Another significant difference between the EUPHRATES trial and other studies however, was the use of the EAA test and enrollment into the EUPHRATES trial was restricted to patients with septic shock who were found to have EAA 0.60 or higher. Overall, the EUPHRATES trial showed that even in the per protocol analysis restricted to patients with a MODS > 9, 28-day mortality was 33% with hemoperfusion versus 36.4% with sham, a difference that was not statistically significant [8]. However, the EAA assay cannot precisely quantify circulating endotoxin when EAA levels are 0.90 or greater and values in this range may not represent treatable levels. A reanalysis of the EUPHRATES trial data revealed that when patients with EAA at or above 0.9 are removed, 28-day mortality was 26.1% for polymyxin B hemoperfusion versus 36.8% for sham (risk difference 10.7%, OR 0.52, 95% CI (0.27, 0.99), P = 0.047) [36]. These findings prompted the design of an ongoing trial in the US (NCT03901807).
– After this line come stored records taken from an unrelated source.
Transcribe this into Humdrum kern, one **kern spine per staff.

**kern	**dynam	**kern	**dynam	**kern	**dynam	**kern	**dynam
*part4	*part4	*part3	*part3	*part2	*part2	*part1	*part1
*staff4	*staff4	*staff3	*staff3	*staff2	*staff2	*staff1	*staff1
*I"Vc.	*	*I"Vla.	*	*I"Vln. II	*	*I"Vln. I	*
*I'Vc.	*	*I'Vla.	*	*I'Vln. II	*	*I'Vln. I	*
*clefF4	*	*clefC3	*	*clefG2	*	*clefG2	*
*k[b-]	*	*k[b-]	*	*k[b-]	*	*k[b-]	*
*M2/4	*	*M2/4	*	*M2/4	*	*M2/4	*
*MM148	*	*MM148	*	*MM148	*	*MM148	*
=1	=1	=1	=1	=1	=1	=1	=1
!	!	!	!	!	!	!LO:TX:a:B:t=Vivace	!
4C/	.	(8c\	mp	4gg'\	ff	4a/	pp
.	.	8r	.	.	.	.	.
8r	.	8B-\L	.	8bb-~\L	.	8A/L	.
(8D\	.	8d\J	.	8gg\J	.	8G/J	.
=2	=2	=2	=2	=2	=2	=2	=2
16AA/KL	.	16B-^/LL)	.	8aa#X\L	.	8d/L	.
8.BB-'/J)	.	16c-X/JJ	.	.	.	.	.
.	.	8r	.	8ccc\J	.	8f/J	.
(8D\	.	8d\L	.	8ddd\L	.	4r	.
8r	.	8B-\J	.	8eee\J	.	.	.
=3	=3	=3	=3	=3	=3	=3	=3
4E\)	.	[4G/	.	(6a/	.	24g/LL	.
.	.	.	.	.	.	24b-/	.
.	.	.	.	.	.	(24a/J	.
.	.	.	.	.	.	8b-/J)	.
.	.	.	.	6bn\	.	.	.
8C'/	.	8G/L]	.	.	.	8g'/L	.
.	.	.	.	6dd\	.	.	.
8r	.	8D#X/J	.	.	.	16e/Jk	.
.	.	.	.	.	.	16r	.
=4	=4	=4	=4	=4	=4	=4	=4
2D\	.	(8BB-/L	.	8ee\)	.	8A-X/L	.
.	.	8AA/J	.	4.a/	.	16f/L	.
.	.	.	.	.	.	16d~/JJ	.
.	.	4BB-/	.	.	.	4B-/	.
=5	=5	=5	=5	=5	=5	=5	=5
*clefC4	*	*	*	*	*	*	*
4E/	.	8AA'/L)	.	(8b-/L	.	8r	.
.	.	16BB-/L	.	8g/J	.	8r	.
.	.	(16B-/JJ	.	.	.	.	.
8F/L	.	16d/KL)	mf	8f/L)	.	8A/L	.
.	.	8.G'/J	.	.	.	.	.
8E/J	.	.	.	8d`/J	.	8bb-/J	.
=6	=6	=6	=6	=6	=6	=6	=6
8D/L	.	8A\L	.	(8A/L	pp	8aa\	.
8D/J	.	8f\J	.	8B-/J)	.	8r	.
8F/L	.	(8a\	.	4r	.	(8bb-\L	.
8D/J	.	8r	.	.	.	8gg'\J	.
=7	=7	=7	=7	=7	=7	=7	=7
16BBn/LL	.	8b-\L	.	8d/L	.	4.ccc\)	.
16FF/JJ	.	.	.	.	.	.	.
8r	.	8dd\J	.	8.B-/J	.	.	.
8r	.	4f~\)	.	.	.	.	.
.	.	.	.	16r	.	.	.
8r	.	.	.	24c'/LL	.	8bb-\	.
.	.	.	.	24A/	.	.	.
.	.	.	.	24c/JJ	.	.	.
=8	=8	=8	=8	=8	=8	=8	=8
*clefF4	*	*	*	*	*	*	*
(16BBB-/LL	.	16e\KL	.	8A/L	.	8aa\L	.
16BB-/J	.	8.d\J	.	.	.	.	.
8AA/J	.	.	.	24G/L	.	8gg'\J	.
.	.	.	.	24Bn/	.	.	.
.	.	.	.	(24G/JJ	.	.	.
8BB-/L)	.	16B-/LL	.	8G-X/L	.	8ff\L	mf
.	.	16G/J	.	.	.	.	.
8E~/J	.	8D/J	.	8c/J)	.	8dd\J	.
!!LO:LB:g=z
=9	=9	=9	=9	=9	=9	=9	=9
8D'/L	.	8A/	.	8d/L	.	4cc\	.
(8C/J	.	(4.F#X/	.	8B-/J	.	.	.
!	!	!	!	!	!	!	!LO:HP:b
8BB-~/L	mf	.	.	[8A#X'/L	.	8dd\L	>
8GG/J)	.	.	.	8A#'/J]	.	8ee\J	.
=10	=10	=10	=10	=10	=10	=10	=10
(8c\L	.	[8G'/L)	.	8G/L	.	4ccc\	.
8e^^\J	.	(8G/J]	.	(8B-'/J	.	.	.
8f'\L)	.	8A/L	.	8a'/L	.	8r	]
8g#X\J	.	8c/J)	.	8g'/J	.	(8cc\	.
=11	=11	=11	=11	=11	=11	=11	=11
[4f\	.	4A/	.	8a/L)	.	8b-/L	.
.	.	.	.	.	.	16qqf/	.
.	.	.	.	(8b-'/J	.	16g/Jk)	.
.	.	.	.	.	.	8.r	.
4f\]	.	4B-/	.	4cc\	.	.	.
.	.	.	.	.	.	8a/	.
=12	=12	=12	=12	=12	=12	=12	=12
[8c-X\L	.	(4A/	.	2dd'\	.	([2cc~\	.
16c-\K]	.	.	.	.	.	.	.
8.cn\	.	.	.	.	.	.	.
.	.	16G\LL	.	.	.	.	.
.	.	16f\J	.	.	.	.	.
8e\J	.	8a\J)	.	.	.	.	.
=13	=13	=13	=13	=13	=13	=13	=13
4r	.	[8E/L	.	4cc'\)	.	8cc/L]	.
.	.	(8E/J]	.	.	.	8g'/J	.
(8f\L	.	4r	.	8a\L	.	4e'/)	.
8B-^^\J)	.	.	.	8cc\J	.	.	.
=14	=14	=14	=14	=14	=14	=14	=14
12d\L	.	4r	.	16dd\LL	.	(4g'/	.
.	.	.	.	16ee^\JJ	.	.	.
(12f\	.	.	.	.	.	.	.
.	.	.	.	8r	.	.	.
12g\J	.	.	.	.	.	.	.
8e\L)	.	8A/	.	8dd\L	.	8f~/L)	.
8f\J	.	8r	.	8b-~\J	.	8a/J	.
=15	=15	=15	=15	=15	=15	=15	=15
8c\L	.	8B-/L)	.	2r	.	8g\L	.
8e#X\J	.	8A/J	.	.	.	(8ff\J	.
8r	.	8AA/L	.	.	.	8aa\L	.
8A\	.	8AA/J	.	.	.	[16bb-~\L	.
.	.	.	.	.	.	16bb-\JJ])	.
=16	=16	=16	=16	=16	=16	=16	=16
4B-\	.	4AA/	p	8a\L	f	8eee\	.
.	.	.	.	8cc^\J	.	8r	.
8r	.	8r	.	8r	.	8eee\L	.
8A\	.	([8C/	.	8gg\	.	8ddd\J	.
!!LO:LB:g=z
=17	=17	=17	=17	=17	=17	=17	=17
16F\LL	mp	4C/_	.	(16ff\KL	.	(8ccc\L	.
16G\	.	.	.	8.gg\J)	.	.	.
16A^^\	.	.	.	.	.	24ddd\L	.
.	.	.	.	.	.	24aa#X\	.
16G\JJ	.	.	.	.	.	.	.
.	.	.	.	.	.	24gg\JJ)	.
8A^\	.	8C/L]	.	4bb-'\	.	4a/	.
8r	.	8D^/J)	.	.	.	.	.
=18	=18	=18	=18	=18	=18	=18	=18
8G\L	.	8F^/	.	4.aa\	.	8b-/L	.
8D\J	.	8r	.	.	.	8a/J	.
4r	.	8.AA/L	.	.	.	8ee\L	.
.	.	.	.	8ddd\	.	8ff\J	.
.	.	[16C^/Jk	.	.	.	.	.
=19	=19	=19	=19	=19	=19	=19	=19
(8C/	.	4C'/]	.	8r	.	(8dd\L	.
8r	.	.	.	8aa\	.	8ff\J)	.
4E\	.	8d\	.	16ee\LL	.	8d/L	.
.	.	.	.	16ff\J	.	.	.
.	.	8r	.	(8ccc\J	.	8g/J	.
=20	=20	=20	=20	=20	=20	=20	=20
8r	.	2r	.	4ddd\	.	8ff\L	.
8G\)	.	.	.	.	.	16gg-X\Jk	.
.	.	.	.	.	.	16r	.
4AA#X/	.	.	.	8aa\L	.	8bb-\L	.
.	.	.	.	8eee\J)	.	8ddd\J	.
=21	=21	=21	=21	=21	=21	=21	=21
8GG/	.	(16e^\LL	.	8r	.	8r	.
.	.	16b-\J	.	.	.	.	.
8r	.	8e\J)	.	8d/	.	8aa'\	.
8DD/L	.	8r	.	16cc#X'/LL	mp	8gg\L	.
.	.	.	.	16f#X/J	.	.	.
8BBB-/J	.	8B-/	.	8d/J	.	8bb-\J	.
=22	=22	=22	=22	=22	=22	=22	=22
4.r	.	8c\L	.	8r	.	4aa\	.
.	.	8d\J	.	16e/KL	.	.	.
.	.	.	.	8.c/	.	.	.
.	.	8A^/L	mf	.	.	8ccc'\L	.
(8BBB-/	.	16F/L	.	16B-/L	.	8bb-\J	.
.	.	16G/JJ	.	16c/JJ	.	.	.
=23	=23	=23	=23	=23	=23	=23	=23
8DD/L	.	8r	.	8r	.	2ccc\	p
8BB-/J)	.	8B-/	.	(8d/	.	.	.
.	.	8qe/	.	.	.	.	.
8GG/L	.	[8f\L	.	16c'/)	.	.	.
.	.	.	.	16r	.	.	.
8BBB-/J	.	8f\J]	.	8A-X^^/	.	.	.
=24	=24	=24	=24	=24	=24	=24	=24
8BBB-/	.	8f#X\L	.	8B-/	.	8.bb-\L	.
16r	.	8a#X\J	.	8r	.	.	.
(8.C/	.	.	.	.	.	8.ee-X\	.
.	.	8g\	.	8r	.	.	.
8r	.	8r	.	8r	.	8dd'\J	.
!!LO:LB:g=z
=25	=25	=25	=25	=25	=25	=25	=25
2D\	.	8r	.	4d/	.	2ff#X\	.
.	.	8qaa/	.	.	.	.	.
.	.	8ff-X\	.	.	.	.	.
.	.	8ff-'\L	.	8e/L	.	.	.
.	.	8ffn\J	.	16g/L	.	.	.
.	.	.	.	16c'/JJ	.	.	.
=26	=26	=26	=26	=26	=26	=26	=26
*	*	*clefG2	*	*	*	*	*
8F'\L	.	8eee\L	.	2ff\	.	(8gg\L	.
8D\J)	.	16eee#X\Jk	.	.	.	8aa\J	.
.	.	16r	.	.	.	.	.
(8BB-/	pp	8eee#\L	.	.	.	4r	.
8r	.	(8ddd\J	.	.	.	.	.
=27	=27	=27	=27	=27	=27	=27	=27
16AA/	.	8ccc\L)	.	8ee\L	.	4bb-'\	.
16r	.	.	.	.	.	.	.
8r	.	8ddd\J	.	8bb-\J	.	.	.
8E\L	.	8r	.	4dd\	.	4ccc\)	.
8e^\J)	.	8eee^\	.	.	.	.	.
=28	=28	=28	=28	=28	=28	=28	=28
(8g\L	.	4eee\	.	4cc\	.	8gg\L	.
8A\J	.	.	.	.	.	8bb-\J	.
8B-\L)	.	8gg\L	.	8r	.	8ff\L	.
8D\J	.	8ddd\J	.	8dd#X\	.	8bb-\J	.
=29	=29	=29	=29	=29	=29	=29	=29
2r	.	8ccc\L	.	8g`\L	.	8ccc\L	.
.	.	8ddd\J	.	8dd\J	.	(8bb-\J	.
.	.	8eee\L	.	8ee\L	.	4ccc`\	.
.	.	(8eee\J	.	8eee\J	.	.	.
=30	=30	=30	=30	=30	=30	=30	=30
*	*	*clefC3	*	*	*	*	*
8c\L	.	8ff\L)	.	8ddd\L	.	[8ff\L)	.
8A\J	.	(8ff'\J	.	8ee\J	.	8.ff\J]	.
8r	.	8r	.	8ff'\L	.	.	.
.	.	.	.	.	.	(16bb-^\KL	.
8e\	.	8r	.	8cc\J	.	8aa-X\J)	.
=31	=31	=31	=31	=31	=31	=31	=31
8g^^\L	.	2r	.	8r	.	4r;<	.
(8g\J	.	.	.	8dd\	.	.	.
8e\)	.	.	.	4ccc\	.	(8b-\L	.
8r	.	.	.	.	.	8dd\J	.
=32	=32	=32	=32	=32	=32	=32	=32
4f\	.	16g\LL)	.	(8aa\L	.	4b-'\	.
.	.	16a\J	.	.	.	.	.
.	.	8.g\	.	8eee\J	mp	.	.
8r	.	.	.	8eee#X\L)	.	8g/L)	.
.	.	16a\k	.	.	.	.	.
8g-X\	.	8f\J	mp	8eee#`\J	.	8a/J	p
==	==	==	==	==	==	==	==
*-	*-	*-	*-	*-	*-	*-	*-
Finally, even for patients with high levels of endotoxin management of sepsis will always necessitate a range of therapies depending on the nature and severity of organ dysfunction. Antibiotics and source control along with supportive therapy remains vital. AKI complicates the majority of these cases, and many will require renal replacement therapy [37]. Blood purification strategies targeting multiple aspects of the ESS syndrome may also be considered [38] especially given that 28-day mortality may still be > 30% even when endotoxin removal is applied. Such strategies may target downstream mediators using broad-spectrum sorbents (e.g., Cytosorb, HA380). Future trials will be needed to establish the effectiveness of this approach.

Conclusions

Endotoxic septic shock (ESS), defined by high endotoxin activity (e.g., EAA > 0.6) and organ failure (e.g., SOFA > 7, appears to be a subtype of sepsis accounting for approximately 5–7 million cases annually worldwide. Some patients develop severe hyperinflammation, hepatic dysfunction and disseminated intravascular coagulation resembling macrophage activation syndrome (MAS), and others resemble atypical hemolytic-uremic syndrome (aHUS); some patients have features of both. These subtypes are characteristic of the sepsis δ-phenotype and may have a genetic predisposition. ESS has a mortality in excess of 50%, and therapies are limited. Efforts to apply immune modulating therapies to ESS are under investigation, as are studies to expand the use of extracorporeal endotoxin removal as well as other forms of blood purification.